Yesterday I was shopping for some things at my favorite store and a lady was in front of me in line at the register ~ an absolutely adorable older woman who was dressed “just so.” We started talking and she told me she was 84. It was clear she had taken really good care of herself and she didn’t look nearly her age – I had pegged her to be much, much younger. We were engaging in some conversation as the cashier was scanning her items and then when she went to pay, she flipped open her wallet, and a photo of a beautiful young woman was right there on top when she did so.
The cashier looked down and said, “Oh…is that a picture of when you were younger? How incredibly beautiful!” And right away the woman got a wistful look in her eyes and said, “No…no…that’s not me…that’s my daughter. She passed away…”
Instantly the cashier looked horrified that she had said anything. The older woman got tears in her eyes. She said, “It’s still hard, even after the years have passed. I keep her picture there to keep her in my heart every day…and remember her. You’re right, she sure was beautiful...so beautiful…”
The cashier started crying and kept trying to apologize but I just gave her a look like, “it’s okay, don’t worry” and continued a conversation with the lady a bit and just gave her opportunity to share with us.
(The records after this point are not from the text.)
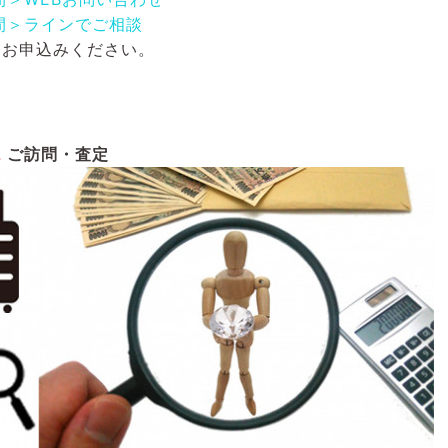
間＞ラインでご相談
にお申込みください。
2
ご訪問・査定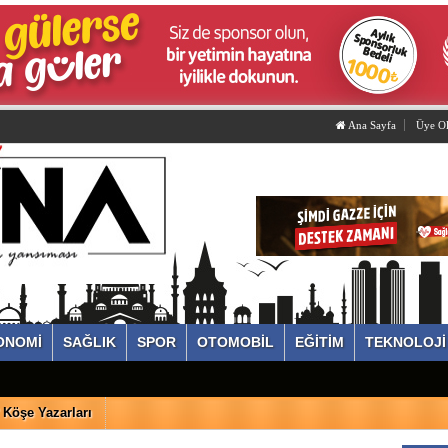
Ana Sayfa
Üye O
ONOMİ
SAĞLIK
SPOR
OTOMOBİL
EĞİTİM
TEKNOLOJİ
Köşe Yazarları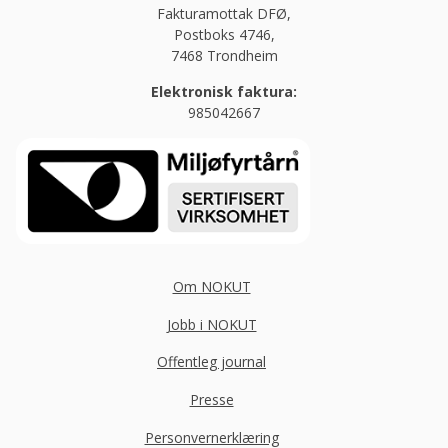
Fakturamottak DFØ,
Postboks 4746,
7468 Trondheim
Elektronisk faktura:
985042667
Om NOKUT
Jobb i NOKUT
Offentleg journal
Presse
Personvernerklæring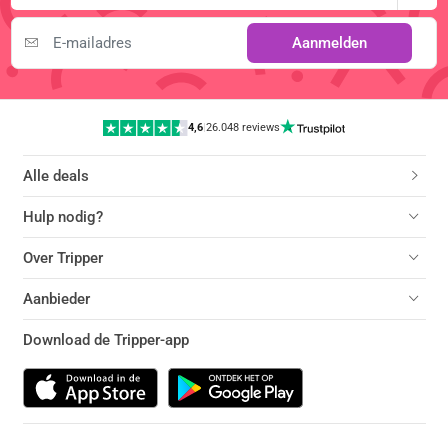
Aanmelden
4,6
|
26.048 reviews
Alle deals
Hulp nodig?
Over Tripper
Aanbieder
Download de Tripper-app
In a few minutes she looked actually a bit more lighthearted and happy than when she came in as she headed off with her merchandise. However when she left the cashier turned and said to me, “I never should have said anything! Why did I open my mouth?! I can’t believe I did that” And so, I took the time to have an impromptu counseling session at the register.
I shared with her that actually, in the majority of cases, people WANT to talk about the loved one they lost when they are grieving. They don’t want everyone to act like it never happened, or that their loved one never existed, or that everything is just fine.
Some people believe that when someone experiences significant loss, they need to stay away from the subject at all costs, and avoid it. Truthfully that is one of the worst things you can do. Among the other “worst things” are saying things such as: He’s in a better place now," "It was God’s will," "Things will go back to normal before you know it," "Time heals all wounds," “God needed another angel,” and"You need to be strong." What are these? They are all statements and cliches that minimize the reality and pain that the person is feeling and the very last thing they want to hear.
So what kinds of things help a person who has experienced a loss? First of all, just let them talk and don’t require them to measure their words. It might not sound all nice or theologically correct when it comes out. They are angry. They are confused. They are hurt. This is all part of the grieving process. Be a great listener – that’s the first thing they need.
When someone in our family died, a family member who was torn apart by grief the day after the death told my daughter Savanna that God needed to turn the person into an angel and that’s why they died. Although that was completely biblically incorrect, I didn’t correct them right then in front of Savanna – it wasn’t the time. I took Savanna aside privately that night and said, “Honey, so and so didn’t turn into an angel. But right now, the person who told you that is just hurting and confused and that is why they said that to you. They are trying to make sense of all this and it doesn’t make sense to them right now. It’s not the time for us to correct them, it’s just time right now for us to love them and let them cry right now. The time to sort it all out will come a little bit later.”
When people first experience loss they just want someone to be there to hold them and cry. You don’t even have to say anything at all. Some people look at those who are hurting, and think, “I wouldn’t know what to say…so I’ll just avoid them.” And that’s one of the worst things you can do because then the person just thinks you don’t care. It will mean the world to them just to have you sit there quietly beside them.
When my husband and I lost our first child to a miscarriage back when we were in bible college, some people said some pretty strange things to us. When I told the ladies at my work about my miscarriage and was crying about it at work, one of them said to me, “Oh, don’t be upset…this isn’t really that big a deal…you’re young – you’ll have plenty of kids.” Another lady in the church leaned over after service one day and whispered to me, “you probably should be thanking God that this happened. The baby was probably retarded and God spared you of dealing with all that…”
But Pastor Jeff Ferguson, my husband's baseball coach, and the Dean of Men at the time at the college, came over to our apartment right away as soon as he heard the news. Pastor Jeff didn’t have any profound words for us. He didn’t read from the Bible. He didn’t quote anything. He just sat next to us on the couch and cried with us. It meant so much. Those two ladies made me want to curl up in my bed and never come out of my apartment again, but Pastor Jeff? He was like a healing balm to our souls. When he left that night, it was like for a moment in time we could emotionally breathe again. If you’ve been through something like this before, you know what I mean.
I encouraged the cashier yesterday ~ she hadn’t done a bad thing at all. In fact, it was probably the highlight of that lady’s day to talk about her daughter who she misses so much. I hope the cashier learned a little something yesterday about comforting and encouraging a person who has experienced loss, and I hope if you are dealing with someone in the same situation, maybe this helped you today too.